To the present generation, that is to say, the people a few years on the hither and thither side of thirty, the name of Charles Darwin stands alongside of those of Isaac Newton and Michael Faraday; and, like them, calls up the grand ideal of a searcher after truth and interpreter of Nature. They think of him who bore it as a rare combination of genius, industry, and unswerving veracity, who earned his place among the most famous men of the age by sheer native power, in the teeth of a gale of popular prejudice, and uncheered by a sign of favour or appreciation from the official fountains of honour; as one who in spite of an acute sensitiveness to praise and blame, and notwithstanding provocations which might have excused any outbreak, kept himself clear of all envy, hatred, and malice, nor dealt otherwise than fairly and justly with the unfairness and injustice which was showered upon him; while, to the end of his days, he was ready to listen with patience and respect to the most insignificant of reasonable objectors.

And with respect to that theory of the origin of the forms. of life peopling our globe, with which Darwin's name is bound up as closely as that of Newton with the theory of gravitation, nothing seems to be further from the mind of the present generation than any attempt to smother it with ridicule or to crush it by vehemence of denunciation. "The struggle for existence," and "Natural selection," have become household words and every-day conceptions. The reality and the

importance of the natural processes on which Darwin founds his deductions are no more doubted than those of growth and multiplication; and, whether the full potency attributed to them is admitted or not, no one doubts their vast and farreaching significance. Wherever the biological sciences are studied, the Origin of Species' lights the paths of the investigator; wherever they are taught it permeates the course of instruction. Nor has the influence of Darwinian ideas been less profound, beyond the realms of Biology. The oldest of all philosophies, that of Evolution, was bound hand and foot and cast into utter darkness during the millennium of theological scholasticism.
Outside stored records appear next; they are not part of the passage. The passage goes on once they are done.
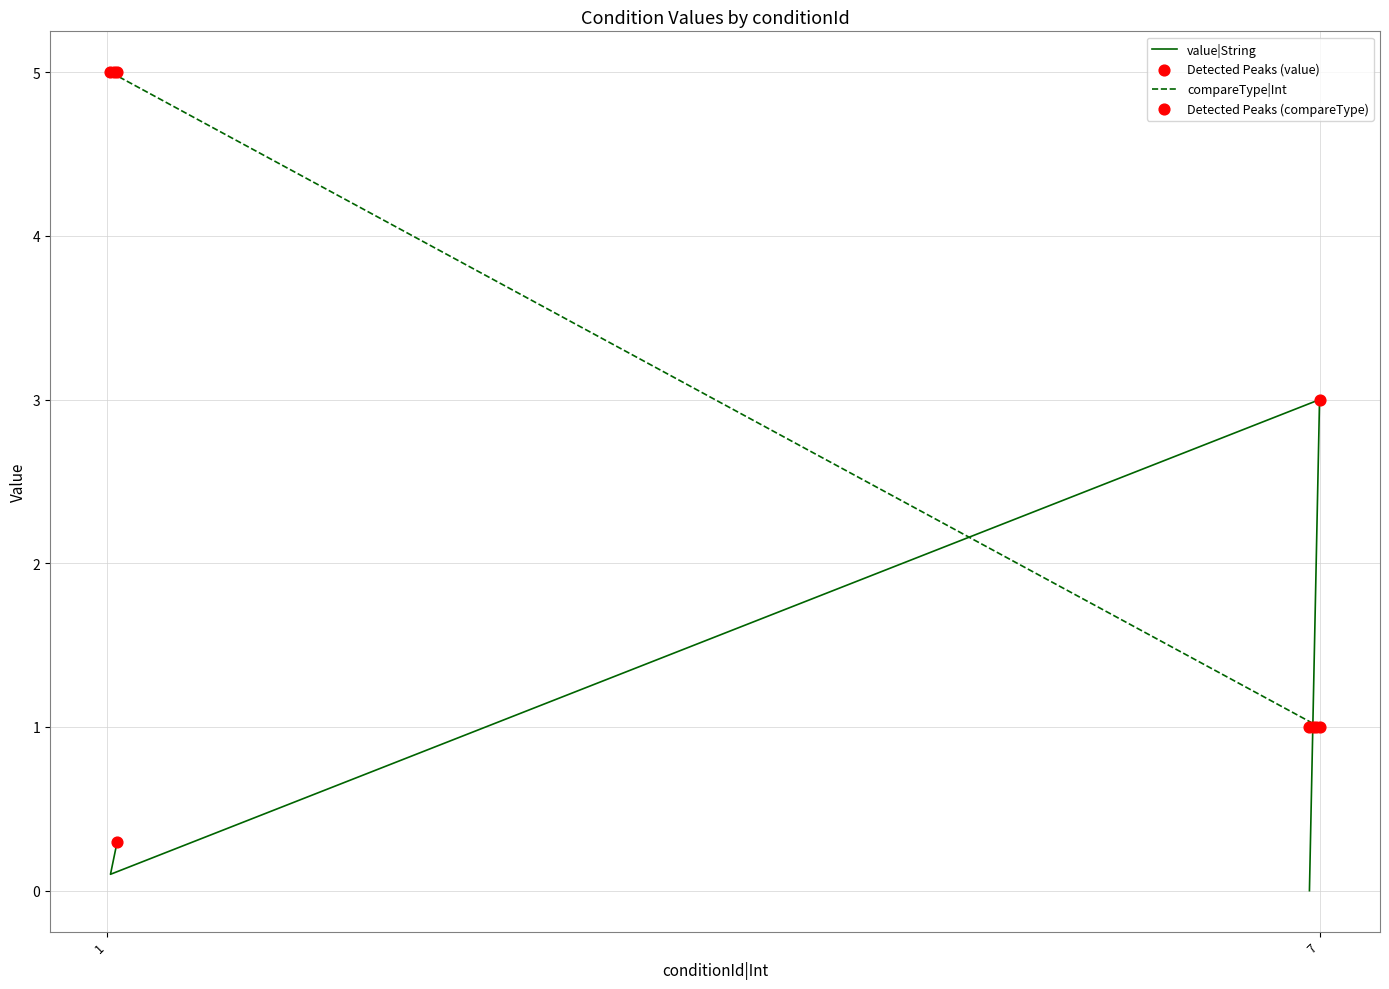

At how many categories does at least one series exceed 3?

3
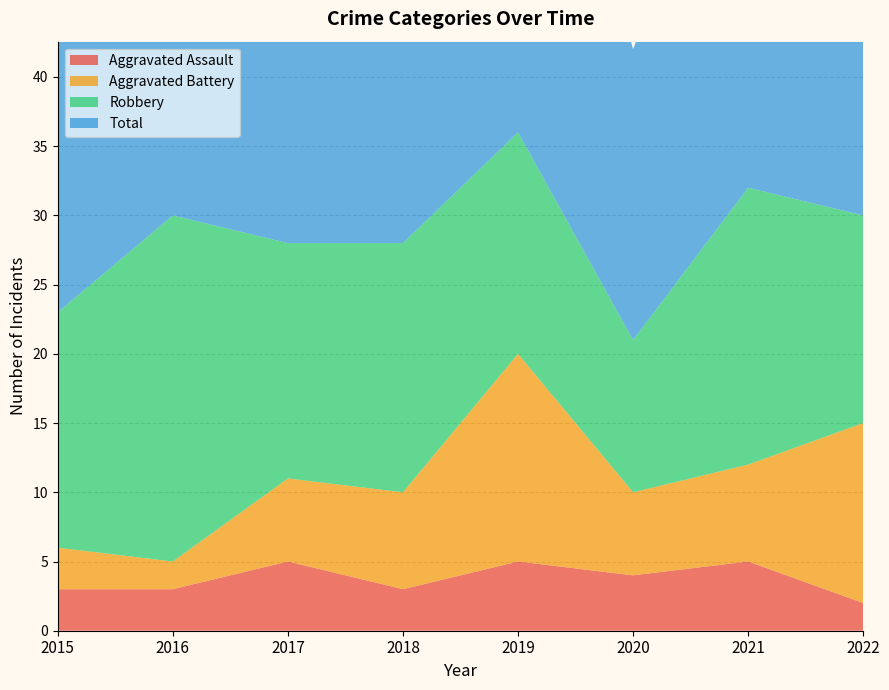

Reading left to right, list all the values displayed in this chart.

Aggravated Assault: 3	3	5	3	5	4	5	2
Aggravated Battery: 3	2	6	7	15	6	7	13
Robbery: 17	25	17	18	16	11	20	15
Total: 23	30	28	30	37	21	32	31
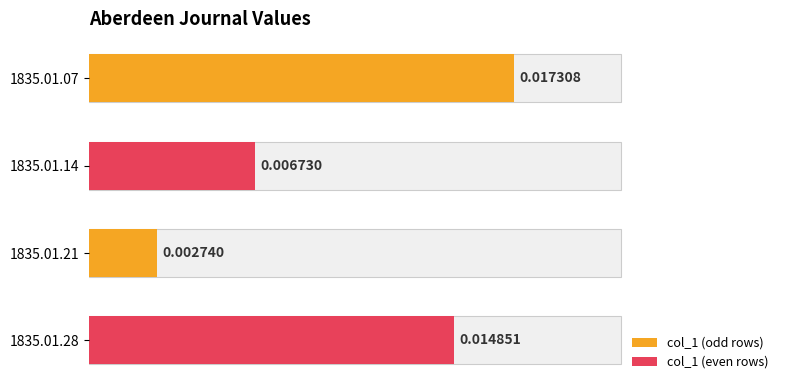

True or false: the data shows 0.0 at 0.010.

False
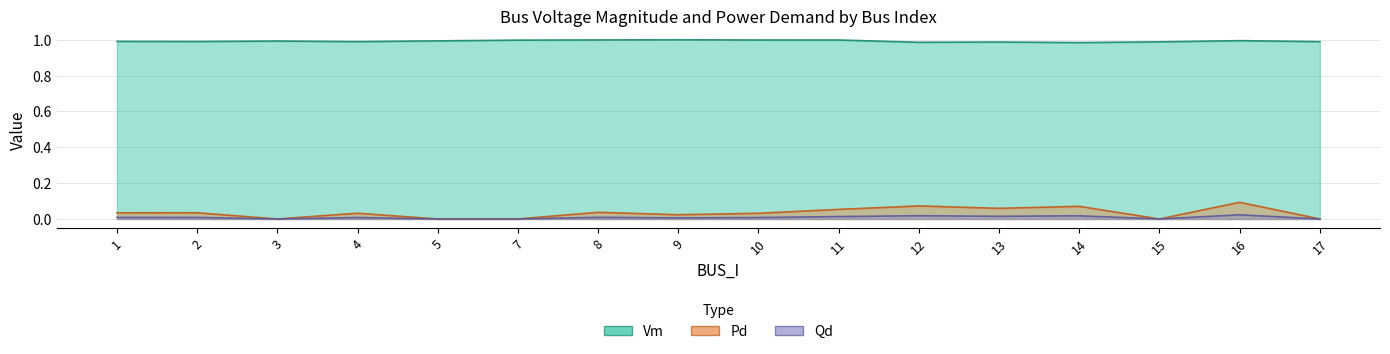

Which series has the widest spread of values?

Pd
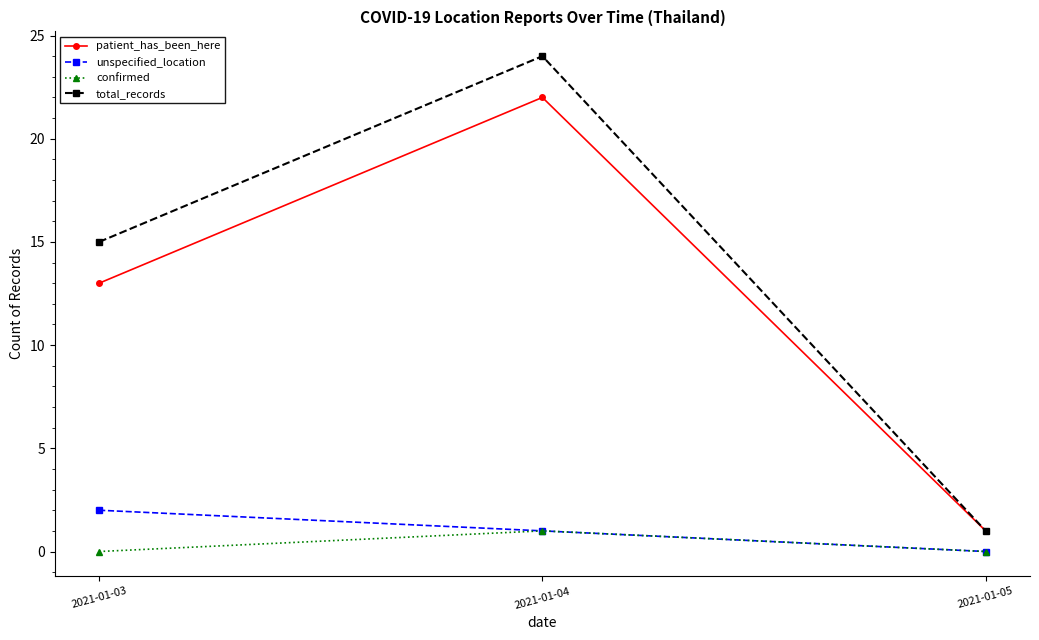

Is this an area chart (filled region under the line)?

No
But Darwin poured new lifeblood into the ancient frame; the bonds burst, and the revivified thought of ancient Greece has proved itself to be a more adequate expression of the universal order of things. than any of the schemes which have been accepted by the credulity and welcomed by the superstition of seventy later generations of men.

To any one who studies the signs of the times, the emergence of the philosophy of Evolution, in the attitude of claimant to the throne of the world of thought, from the limbo of hated and, as many hoped, forgotten things, is the most portentous event of the nineteenth century. But the most effective weapons of the modern champions of Evolution were fabricated by Darwin; and the 'Origin of Species' has enlisted a formidable body of combatants, trained in the severe school of Physical Science, whose ears might have long remained deaf to the speculations of à priori philosophers.

I do not think any candid or instructed person will deny the truth of that which has just been asserted. He may hate the very name of Evolution, and may deny its pretensions as vehemently as a Jacobite denied those of George the Second. But there it is-not only as solidly seated as the Hanoverian dynasty, but happily independent of Parliamentary sanction-and the dullest antagonists have come to see that they have to deal with an adversary whose bones are to be broken by no amount of bad words.